Related to Research Themes

Genes & Healthy Development

 

Current Research

• Identification of novel genes required for gonadal development - Our aim is to identify the underlying molecular and cellular events that cause human disorders of sexual development. As one approach, we are undertaking an ENU mutagenesis screen to identify novel genes involved in gonad development. We have identified several mutant strains affecting testis development which are currently under investigation.
• Discovering new genes responsible for DSDs - Our project aims to identify new genetics factors involved in rare disorders of human gonadal development using Array Comparative Genomic Hybridisation (CGH).
• SOX9, Fgfr2 & testis development - We have shown that SOX9 and FGFR2 are key proteins during male sex determination. To identify the molecular pathways that SOX9 and FGFR2 act through, we are undertaking gene/protein expression analyses in Sox9 and Fgfr2 knockout gonads. We are also exploring the function of FGFR2 after the sex determination phase.
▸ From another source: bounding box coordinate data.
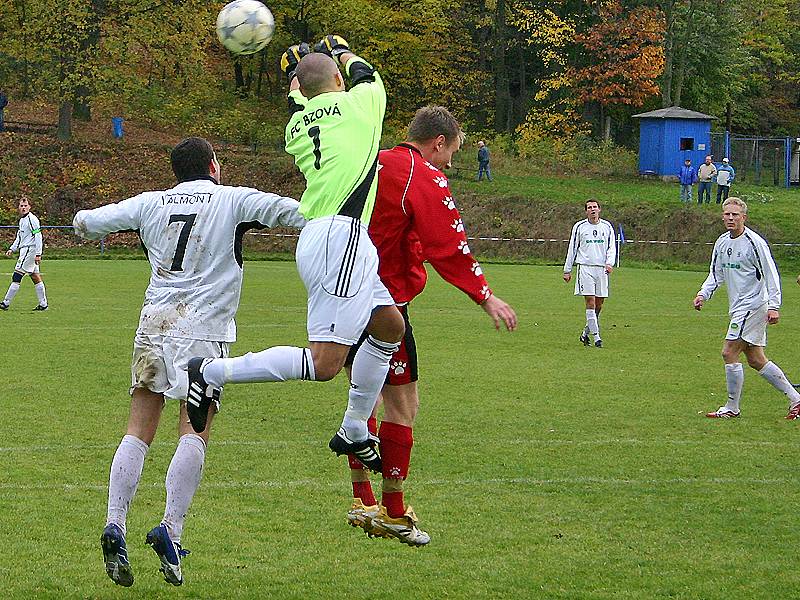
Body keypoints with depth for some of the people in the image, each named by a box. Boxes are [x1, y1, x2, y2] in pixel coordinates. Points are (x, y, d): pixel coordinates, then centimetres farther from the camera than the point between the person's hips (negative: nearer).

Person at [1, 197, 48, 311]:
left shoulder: (32, 219, -13)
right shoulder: (22, 220, 17)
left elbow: (38, 236, -17)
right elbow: (19, 237, 26)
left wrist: (38, 254, -21)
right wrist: (12, 249, 15)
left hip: (29, 250, -10)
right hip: (24, 250, 10)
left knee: (16, 277, -10)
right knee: (35, 277, 9)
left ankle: (6, 303, -9)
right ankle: (43, 304, 10)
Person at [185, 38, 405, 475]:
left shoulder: (296, 126, 15)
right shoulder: (357, 104, 1)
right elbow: (366, 73, 25)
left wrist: (294, 77, 55)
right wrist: (342, 53, 42)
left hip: (318, 238, 9)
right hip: (340, 236, -9)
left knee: (390, 326, 21)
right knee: (324, 363, -13)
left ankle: (354, 431, 25)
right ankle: (214, 372, -14)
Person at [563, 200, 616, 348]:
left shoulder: (607, 226, 10)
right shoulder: (579, 227, 5)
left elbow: (611, 247, 9)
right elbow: (572, 248, 10)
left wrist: (610, 263, -10)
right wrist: (567, 270, 9)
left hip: (602, 268, 3)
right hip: (585, 267, -3)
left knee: (599, 304, 4)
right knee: (590, 302, -12)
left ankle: (585, 333, 21)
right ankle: (596, 337, -13)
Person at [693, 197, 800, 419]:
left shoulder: (754, 242, -14)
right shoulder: (722, 243, 9)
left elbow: (771, 274, -13)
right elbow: (716, 274, 19)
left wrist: (773, 306, -18)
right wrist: (703, 294, 3)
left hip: (753, 305, -9)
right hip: (738, 307, 9)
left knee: (729, 353, -11)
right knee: (755, 359, 10)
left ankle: (732, 408, -1)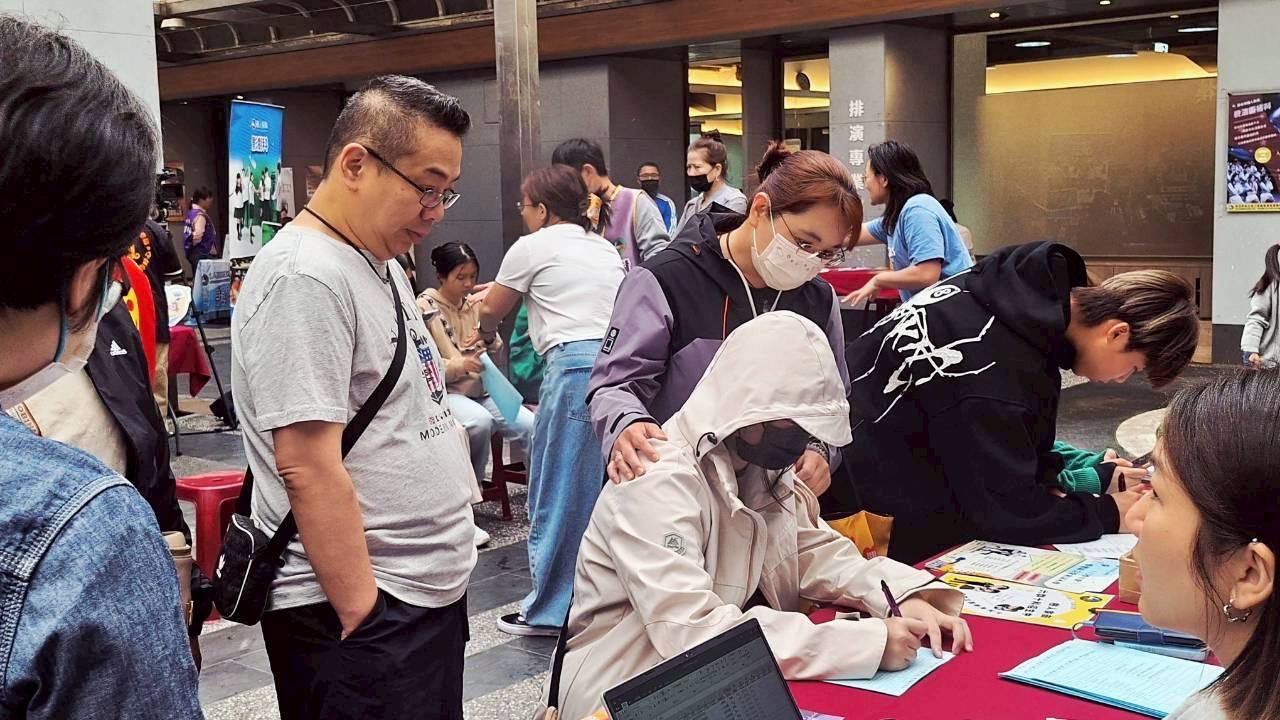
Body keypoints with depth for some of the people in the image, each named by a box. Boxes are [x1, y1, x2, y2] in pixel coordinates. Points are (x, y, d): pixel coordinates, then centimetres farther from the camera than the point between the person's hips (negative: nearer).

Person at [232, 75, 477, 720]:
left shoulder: (382, 265, 11)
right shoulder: (304, 278, -19)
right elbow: (309, 469, -23)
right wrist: (364, 616, -20)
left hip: (433, 593, 9)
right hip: (364, 611, -9)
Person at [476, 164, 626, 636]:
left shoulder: (532, 247, 4)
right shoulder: (604, 248, 23)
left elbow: (492, 310, 15)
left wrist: (486, 335, 40)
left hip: (576, 365, -7)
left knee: (560, 491, 2)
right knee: (605, 488, 14)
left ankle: (551, 610, 9)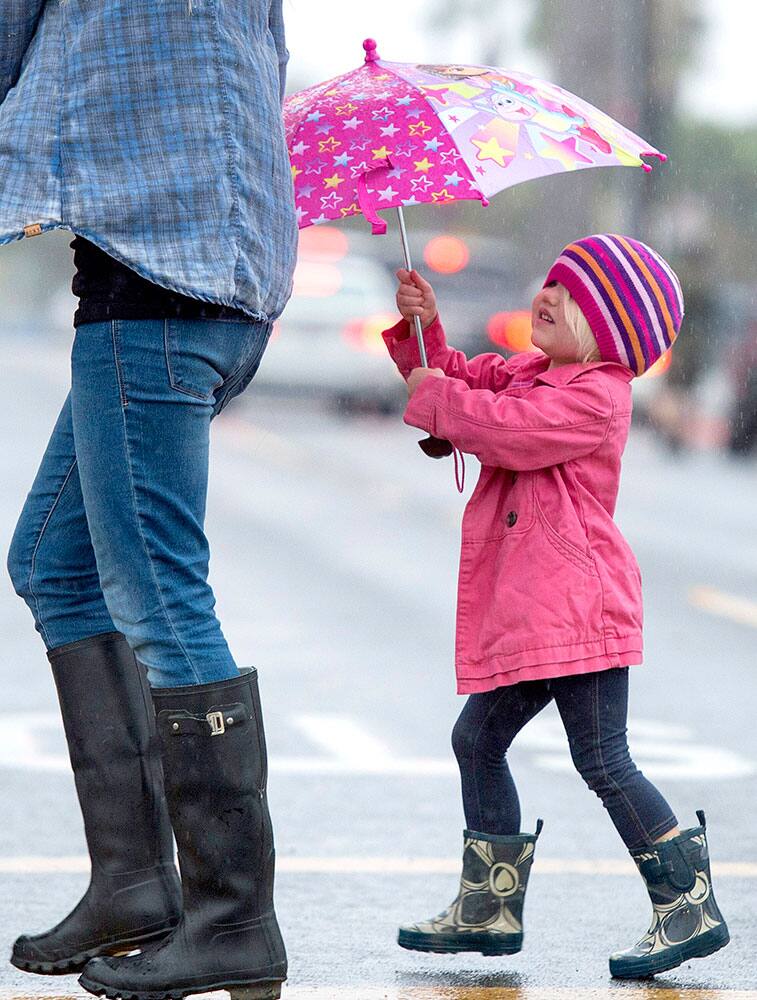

• ATR-X syndrome & gonadal development - The ATR-X syndrome, an X-linked recessive developmental disorder affecting males, belongs to a growing list of disorders of sex development (DSD) which affect 1% of all newborns. Clinical features include mental retardation, alpha-thalassemia and skeletal and genital abnormalities. The focus of our work is to investigate the role of ATRX in gonadal development.

• Wnt/β-catenin, SOX signaling & sex determination - While male and female gonadal development have been considered as independent, sex determination is regulated by opposing signals, (XY) tipped toward maleness by the presence of SRY. In females R-Spondin 1 (a Wnt agonist) is the earliest driving force. Using cell and molecular biology techniques, this project aims to understand the mechanisms of action of these two opposing pathways.

• Genetic mechanisms underlying hypospadias -  Hypospadias is one of the most common birth defects in humans affecting 1 in 250 boys in which the opening of the urethra is not at the end of the penis but along the shaft. We are exploring the genetic mechanisms underlying hypospadias by the generation of mouse models.